*** Opening of EXERCISE DATA ***
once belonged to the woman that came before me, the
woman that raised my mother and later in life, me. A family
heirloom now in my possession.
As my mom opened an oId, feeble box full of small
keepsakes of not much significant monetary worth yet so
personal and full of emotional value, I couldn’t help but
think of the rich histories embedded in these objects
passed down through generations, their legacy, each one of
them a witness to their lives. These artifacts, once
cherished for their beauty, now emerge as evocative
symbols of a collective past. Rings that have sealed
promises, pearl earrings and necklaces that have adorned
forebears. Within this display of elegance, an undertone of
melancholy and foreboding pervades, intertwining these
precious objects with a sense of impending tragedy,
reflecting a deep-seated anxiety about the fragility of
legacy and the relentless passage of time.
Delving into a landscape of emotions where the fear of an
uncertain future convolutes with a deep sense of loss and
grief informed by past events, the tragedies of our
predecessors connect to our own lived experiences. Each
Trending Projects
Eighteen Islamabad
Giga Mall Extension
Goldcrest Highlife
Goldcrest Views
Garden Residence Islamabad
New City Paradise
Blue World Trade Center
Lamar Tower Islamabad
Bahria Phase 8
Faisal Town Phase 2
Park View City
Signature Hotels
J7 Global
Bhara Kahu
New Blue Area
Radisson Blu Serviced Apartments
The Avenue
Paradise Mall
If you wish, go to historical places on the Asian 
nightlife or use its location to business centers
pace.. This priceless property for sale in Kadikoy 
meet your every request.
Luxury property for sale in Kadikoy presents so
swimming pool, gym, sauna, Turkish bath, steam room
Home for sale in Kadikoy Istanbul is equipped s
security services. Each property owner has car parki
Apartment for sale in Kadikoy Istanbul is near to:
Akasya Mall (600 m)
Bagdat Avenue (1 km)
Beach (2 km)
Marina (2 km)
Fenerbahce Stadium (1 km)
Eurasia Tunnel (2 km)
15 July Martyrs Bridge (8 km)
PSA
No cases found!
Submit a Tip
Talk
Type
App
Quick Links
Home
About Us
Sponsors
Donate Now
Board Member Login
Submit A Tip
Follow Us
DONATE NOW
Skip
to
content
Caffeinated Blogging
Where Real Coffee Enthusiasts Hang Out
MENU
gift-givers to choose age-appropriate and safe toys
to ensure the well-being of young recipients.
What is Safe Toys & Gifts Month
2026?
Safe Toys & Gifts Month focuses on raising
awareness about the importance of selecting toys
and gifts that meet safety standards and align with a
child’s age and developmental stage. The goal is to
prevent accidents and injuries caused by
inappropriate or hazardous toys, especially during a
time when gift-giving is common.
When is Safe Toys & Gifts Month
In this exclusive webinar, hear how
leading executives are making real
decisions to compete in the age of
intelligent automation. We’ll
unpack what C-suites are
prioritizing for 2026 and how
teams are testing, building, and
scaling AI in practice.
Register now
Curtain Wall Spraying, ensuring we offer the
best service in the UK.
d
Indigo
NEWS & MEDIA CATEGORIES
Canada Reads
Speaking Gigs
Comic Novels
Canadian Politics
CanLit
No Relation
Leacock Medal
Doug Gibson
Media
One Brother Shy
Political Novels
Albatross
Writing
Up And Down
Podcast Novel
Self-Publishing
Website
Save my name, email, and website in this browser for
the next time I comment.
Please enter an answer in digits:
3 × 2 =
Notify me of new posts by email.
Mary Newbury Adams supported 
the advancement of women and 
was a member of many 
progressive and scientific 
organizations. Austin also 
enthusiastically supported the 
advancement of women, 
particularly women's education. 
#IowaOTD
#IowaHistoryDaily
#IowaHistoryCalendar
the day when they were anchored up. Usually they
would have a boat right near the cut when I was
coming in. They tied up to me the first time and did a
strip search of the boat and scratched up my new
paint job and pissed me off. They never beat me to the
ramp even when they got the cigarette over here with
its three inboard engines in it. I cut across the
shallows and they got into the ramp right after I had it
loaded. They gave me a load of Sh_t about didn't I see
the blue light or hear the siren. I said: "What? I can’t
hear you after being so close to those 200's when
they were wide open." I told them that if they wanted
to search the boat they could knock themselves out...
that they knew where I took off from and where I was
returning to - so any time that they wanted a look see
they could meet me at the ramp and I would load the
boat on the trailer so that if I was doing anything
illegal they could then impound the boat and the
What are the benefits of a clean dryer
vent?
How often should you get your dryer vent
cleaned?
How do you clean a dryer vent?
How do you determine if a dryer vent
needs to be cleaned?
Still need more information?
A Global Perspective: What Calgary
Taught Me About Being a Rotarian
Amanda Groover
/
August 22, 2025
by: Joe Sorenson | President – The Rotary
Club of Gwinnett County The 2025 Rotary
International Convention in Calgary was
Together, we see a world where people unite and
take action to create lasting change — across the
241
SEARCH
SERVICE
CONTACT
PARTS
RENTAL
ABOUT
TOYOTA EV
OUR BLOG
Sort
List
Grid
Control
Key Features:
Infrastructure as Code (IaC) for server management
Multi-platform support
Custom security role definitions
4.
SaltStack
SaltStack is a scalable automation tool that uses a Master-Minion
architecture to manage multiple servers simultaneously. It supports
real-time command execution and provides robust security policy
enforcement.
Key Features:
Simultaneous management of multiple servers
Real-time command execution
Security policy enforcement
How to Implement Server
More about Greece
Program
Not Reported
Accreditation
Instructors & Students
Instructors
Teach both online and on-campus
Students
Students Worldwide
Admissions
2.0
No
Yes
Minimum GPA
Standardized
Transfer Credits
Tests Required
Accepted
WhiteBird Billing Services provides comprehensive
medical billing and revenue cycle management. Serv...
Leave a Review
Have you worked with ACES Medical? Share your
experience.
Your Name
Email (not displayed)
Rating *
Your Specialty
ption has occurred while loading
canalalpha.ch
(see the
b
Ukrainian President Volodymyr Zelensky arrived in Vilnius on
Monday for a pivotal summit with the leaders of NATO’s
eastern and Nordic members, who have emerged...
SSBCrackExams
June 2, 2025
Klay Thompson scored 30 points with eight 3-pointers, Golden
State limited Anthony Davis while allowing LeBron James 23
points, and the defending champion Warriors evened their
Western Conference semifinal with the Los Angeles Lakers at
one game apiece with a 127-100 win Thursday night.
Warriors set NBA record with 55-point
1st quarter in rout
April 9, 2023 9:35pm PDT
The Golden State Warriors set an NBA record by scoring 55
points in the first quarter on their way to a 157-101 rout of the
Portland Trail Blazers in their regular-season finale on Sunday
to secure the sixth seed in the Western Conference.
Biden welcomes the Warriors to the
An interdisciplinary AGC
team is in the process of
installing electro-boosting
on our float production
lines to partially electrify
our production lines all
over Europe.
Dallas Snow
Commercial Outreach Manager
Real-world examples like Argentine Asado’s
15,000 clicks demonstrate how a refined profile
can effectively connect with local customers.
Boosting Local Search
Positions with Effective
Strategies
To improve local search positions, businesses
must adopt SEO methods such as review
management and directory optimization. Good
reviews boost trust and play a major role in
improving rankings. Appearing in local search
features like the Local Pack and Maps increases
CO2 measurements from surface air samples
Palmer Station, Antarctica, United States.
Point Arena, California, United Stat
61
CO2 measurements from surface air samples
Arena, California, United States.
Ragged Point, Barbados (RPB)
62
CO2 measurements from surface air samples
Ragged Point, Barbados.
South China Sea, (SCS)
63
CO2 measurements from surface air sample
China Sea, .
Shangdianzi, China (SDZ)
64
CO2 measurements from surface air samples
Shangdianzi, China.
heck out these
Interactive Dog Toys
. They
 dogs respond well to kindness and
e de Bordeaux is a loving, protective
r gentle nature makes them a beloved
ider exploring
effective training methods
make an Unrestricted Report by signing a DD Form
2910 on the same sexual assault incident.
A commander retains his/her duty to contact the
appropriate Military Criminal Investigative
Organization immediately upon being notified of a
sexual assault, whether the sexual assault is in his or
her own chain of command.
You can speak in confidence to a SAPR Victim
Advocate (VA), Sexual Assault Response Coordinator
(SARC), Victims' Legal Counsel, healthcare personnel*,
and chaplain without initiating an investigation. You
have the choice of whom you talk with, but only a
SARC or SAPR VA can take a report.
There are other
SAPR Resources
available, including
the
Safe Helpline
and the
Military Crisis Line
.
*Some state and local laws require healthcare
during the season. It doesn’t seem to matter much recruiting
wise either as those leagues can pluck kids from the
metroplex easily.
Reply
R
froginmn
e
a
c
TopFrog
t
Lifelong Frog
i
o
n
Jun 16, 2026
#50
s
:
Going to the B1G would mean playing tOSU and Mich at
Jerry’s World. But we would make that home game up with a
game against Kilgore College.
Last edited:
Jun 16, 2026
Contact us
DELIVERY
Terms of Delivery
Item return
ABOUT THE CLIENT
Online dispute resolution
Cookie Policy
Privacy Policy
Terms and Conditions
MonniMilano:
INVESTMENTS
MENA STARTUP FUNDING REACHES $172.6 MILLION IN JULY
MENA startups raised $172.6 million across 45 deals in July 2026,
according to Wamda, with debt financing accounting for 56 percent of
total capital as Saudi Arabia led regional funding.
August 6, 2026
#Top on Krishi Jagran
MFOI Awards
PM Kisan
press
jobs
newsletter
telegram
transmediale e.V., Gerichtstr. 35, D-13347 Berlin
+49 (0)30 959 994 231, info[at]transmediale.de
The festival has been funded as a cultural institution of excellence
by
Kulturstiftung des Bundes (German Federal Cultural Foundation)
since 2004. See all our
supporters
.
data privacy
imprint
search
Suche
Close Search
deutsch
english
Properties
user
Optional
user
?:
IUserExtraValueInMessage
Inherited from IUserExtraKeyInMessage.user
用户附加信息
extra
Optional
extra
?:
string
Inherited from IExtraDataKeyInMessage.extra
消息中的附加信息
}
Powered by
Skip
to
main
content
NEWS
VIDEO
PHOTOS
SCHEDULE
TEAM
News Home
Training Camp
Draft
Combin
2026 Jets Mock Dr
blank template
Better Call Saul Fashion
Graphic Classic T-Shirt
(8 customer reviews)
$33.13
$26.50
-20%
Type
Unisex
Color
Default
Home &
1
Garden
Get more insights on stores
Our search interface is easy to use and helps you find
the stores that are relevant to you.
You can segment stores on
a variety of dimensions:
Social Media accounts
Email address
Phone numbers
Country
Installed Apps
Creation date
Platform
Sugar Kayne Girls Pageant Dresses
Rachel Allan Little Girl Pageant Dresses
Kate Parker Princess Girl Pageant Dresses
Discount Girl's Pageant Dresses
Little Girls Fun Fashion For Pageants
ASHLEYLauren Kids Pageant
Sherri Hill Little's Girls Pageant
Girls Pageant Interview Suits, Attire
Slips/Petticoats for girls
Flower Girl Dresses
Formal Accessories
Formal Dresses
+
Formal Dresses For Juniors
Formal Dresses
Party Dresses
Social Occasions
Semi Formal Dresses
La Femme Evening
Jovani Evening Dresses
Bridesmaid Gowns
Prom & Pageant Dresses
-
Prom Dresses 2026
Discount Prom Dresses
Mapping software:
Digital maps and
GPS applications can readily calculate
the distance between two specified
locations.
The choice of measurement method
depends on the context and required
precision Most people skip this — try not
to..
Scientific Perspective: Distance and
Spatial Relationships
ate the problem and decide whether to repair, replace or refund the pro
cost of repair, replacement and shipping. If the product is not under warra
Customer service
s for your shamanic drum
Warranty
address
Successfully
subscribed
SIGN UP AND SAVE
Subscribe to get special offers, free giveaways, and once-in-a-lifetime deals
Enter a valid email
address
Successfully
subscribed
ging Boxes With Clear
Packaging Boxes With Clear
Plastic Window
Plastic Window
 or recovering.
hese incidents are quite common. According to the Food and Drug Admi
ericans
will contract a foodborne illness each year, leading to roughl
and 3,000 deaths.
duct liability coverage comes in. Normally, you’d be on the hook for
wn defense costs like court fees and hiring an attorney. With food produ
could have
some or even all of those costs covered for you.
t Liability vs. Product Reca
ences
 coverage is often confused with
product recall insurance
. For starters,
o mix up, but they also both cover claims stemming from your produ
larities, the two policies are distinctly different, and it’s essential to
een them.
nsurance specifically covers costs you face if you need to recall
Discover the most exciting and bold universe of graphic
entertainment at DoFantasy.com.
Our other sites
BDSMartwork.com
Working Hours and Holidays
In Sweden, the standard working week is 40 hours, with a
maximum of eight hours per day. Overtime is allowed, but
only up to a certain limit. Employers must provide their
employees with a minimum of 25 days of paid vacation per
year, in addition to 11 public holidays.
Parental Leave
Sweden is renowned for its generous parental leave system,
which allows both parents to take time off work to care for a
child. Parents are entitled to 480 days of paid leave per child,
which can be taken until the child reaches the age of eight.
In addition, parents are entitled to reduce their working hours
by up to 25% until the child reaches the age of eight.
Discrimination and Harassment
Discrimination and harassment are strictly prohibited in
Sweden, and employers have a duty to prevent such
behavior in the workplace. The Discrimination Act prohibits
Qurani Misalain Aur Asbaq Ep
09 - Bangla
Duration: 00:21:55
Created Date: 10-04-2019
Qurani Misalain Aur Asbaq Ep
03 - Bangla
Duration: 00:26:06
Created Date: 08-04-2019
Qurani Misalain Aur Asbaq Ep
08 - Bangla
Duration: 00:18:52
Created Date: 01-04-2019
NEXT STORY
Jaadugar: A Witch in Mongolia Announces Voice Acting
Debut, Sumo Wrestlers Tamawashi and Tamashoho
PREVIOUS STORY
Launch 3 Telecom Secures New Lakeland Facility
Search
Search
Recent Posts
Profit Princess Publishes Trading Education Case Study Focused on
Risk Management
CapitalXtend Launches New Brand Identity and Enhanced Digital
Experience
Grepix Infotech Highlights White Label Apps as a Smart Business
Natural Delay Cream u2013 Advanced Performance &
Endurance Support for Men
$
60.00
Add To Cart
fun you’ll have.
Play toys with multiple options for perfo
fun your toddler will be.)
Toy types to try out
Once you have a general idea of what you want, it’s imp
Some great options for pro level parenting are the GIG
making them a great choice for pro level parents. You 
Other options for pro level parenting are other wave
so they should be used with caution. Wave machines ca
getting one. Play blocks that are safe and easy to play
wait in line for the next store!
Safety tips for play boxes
*** Close of EXERCISE DATA ***
▶ DIRECTIONS
Please rewrite the stretch from the start of the records through the line containing "If you wish, go", swapping "artifacts" for "relics" and leaving everything else unchanged.

▶ ANSWER TO THIS PROBLEM
once belonged to the woman that came before me, the
woman that raised my mother and later in life, me. A family
heirloom now in my possession.
As my mom opened an oId, feeble box full of small
keepsakes of not much significant monetary worth yet so
personal and full of emotional value, I couldn’t help but
think of the rich histories embedded in these objects
passed down through generations, their legacy, each one of
them a witness to their lives. These relics, once
cherished for their beauty, now emerge as evocative
symbols of a collective past. Rings that have sealed
promises, pearl earrings and necklaces that have adorned
forebears. Within this display of elegance, an undertone of
melancholy and foreboding pervades, intertwining these
precious objects with a sense of impending tragedy,
reflecting a deep-seated anxiety about the fragility of
legacy and the relentless passage of time.
Delving into a landscape of emotions where the fear of an
uncertain future convolutes with a deep sense of loss and
grief informed by past events, the tragedies of our
predecessors connect to our own lived experiences. Each
Trending Projects
Eighteen Islamabad
Giga Mall Extension
Goldcrest Highlife
Goldcrest Views
Garden Residence Islamabad
New City Paradise
Blue World Trade Center
Lamar Tower Islamabad
Bahria Phase 8
Faisal Town Phase 2
Park View City
Signature Hotels
J7 Global
Bhara Kahu
New Blue Area
Radisson Blu Serviced Apartments
The Avenue
Paradise Mall
If you wish, go to historical places on the Asian 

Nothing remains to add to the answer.